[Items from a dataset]

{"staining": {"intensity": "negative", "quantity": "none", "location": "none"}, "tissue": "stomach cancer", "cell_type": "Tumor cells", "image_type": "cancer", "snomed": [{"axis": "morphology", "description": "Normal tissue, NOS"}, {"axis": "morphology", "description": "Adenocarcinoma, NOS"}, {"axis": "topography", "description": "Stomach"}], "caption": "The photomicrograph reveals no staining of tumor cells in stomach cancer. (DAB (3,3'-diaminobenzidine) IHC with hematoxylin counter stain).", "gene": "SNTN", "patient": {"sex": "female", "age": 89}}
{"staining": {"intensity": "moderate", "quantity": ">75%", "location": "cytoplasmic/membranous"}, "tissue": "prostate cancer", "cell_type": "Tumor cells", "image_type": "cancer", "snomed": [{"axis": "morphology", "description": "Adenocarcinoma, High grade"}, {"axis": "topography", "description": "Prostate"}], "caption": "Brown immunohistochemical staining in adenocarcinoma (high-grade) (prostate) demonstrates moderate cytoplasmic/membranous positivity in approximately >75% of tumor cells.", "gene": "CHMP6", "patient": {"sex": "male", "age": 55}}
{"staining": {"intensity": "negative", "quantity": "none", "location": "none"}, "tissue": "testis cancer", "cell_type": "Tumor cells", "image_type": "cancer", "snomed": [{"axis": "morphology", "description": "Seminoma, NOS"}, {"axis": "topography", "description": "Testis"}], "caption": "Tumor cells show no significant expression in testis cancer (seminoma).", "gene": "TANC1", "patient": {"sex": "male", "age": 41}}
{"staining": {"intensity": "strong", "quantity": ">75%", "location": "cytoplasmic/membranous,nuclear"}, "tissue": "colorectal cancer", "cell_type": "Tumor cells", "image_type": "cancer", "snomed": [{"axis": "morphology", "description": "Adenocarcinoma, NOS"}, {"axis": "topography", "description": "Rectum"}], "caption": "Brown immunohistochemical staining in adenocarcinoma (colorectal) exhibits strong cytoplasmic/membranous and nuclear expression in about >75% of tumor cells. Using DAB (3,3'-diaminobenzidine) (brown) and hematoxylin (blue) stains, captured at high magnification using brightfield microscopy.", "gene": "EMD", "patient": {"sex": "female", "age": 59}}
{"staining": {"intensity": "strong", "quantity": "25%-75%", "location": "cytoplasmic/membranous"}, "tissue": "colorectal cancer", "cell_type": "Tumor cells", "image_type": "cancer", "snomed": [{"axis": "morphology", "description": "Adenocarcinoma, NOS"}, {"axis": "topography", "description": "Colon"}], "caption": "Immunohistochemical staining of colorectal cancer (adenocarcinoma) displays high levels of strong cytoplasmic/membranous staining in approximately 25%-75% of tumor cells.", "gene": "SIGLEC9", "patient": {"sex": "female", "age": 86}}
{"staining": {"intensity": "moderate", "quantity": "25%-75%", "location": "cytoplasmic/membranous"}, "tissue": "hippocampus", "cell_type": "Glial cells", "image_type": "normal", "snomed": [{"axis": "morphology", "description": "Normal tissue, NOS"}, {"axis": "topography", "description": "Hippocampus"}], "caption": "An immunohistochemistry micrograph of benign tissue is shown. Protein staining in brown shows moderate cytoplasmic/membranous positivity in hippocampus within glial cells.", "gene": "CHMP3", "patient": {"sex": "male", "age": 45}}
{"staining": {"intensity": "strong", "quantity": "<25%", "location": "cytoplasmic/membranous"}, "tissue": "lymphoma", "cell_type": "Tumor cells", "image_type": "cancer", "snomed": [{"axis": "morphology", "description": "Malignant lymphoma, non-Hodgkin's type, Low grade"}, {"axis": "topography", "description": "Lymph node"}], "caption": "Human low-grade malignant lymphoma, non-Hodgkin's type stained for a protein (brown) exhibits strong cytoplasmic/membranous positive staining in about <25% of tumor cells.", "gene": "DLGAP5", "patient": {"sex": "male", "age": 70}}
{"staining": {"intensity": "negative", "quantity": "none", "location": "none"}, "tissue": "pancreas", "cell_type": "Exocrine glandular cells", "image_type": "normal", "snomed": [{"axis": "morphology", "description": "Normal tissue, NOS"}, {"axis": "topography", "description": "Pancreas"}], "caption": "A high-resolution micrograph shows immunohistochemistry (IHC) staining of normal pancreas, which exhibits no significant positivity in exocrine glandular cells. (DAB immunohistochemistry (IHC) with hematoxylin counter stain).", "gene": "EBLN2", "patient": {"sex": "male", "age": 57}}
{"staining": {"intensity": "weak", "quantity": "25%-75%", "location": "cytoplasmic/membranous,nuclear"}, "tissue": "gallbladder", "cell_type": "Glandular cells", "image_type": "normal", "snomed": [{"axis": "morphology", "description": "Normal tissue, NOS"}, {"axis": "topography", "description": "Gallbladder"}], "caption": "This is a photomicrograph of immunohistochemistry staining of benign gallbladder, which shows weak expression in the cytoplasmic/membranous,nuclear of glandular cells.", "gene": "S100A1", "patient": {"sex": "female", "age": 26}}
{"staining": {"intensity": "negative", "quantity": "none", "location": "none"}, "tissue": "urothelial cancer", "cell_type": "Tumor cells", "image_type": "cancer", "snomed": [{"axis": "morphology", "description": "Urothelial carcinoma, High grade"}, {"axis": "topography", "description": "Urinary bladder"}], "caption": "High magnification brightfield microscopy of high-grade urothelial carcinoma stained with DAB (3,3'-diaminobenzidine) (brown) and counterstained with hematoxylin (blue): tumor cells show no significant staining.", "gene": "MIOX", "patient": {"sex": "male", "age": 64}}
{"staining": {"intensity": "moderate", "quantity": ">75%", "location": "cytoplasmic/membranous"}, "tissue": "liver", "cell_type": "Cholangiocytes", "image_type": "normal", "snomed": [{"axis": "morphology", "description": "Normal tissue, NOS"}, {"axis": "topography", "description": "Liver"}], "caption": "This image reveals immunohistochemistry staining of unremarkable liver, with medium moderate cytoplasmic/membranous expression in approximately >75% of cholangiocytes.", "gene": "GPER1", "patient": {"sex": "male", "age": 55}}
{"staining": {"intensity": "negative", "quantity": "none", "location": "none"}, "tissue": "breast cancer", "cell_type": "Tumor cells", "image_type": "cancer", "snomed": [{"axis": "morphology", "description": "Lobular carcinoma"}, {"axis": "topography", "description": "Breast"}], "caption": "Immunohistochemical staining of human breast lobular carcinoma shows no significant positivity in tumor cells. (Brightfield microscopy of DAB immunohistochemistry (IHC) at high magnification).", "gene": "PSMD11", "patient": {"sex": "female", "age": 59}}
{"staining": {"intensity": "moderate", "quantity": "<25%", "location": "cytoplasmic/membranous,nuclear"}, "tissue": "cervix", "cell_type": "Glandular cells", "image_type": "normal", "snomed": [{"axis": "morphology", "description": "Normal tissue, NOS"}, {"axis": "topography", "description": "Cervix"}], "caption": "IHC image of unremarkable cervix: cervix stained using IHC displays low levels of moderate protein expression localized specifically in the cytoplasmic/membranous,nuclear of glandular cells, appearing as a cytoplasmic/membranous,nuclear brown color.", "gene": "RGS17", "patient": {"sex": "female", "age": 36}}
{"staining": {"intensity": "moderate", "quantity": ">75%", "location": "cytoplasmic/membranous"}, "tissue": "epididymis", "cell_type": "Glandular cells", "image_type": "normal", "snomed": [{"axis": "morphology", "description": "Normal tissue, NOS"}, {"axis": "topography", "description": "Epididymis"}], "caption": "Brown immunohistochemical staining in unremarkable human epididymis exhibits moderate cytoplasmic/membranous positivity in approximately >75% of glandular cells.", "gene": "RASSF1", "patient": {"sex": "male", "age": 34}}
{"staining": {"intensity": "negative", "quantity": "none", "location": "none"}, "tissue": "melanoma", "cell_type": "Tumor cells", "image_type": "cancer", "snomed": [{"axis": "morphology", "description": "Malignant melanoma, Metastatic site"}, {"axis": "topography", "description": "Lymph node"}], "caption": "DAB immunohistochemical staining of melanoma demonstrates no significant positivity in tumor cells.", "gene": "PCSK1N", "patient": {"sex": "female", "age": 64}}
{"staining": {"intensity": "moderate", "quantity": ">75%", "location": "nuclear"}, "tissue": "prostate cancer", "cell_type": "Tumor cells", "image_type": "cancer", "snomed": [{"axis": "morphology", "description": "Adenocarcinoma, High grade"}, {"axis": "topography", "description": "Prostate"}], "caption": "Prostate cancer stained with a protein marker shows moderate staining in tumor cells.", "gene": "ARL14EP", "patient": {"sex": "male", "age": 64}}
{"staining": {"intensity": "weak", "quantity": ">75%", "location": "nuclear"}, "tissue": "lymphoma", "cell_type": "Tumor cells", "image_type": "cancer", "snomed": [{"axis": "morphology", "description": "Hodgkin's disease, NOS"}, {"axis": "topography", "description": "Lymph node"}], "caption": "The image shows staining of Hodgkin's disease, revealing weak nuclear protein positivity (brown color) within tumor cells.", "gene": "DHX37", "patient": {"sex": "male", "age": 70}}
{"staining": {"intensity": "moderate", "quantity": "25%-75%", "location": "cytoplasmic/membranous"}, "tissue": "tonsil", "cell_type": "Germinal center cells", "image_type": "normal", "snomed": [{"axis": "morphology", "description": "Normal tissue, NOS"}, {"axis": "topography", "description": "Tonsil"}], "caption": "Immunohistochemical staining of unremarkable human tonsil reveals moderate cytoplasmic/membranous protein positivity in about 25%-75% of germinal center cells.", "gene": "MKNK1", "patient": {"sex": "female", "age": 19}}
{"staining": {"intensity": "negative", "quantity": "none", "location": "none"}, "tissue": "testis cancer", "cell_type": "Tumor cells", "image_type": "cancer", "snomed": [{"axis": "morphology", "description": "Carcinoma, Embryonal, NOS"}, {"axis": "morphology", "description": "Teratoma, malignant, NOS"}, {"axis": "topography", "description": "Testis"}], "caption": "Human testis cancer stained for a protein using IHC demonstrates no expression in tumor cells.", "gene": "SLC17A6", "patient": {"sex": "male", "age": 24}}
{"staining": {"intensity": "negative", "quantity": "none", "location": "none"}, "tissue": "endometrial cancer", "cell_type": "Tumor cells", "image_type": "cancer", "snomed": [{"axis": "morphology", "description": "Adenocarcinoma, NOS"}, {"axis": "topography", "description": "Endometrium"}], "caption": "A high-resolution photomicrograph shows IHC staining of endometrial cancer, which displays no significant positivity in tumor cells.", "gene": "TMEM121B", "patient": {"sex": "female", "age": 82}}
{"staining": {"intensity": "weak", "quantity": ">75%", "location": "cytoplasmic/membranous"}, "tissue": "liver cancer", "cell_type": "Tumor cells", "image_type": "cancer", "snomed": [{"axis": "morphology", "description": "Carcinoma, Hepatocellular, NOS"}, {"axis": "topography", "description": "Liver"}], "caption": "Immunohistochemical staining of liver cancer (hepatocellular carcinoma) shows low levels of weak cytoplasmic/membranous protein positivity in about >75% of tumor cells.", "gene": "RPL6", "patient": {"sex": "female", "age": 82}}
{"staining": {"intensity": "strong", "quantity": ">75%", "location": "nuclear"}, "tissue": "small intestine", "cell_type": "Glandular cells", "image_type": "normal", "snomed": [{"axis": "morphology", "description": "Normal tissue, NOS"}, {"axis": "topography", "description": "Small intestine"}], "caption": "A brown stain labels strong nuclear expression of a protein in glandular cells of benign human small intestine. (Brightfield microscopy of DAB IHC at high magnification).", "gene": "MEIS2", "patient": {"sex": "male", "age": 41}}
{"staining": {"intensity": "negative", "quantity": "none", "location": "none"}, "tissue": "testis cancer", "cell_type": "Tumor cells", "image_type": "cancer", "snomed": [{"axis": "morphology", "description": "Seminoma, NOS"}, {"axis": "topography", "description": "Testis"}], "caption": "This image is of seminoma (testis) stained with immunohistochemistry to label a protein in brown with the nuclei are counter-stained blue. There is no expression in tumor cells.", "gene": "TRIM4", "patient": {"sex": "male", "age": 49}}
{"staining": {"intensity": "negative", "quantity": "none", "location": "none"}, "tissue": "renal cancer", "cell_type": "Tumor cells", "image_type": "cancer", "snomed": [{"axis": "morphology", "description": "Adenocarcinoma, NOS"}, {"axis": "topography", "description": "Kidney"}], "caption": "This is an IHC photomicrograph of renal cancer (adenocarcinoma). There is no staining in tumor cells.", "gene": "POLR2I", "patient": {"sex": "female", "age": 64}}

# Action item
Only the lines above starting at the line that holds "testis cancer stained" and ending at the line that holds "high-resolution photomicrograph shows" are to be repeated, exactly and in full.

# Result of the task
{"staining": {"intensity": "negative", "quantity": "none", "location": "none"}, "tissue": "testis cancer", "cell_type": "Tumor cells", "image_type": "cancer", "snomed": [{"axis": "morphology", "description": "Carcinoma, Embryonal, NOS"}, {"axis": "morphology", "description": "Teratoma, malignant, NOS"}, {"axis": "topography", "description": "Testis"}], "caption": "Human testis cancer stained for a protein using IHC demonstrates no expression in tumor cells.", "gene": "SLC17A6", "patient": {"sex": "male", "age": 24}}
{"staining": {"intensity": "negative", "quantity": "none", "location": "none"}, "tissue": "endometrial cancer", "cell_type": "Tumor cells", "image_type": "cancer", "snomed": [{"axis": "morphology", "description": "Adenocarcinoma, NOS"}, {"axis": "topography", "description": "Endometrium"}], "caption": "A high-resolution photomicrograph shows IHC staining of endometrial cancer, which displays no significant positivity in tumor cells.", "gene": "TMEM121B", "patient": {"sex": "female", "age": 82}}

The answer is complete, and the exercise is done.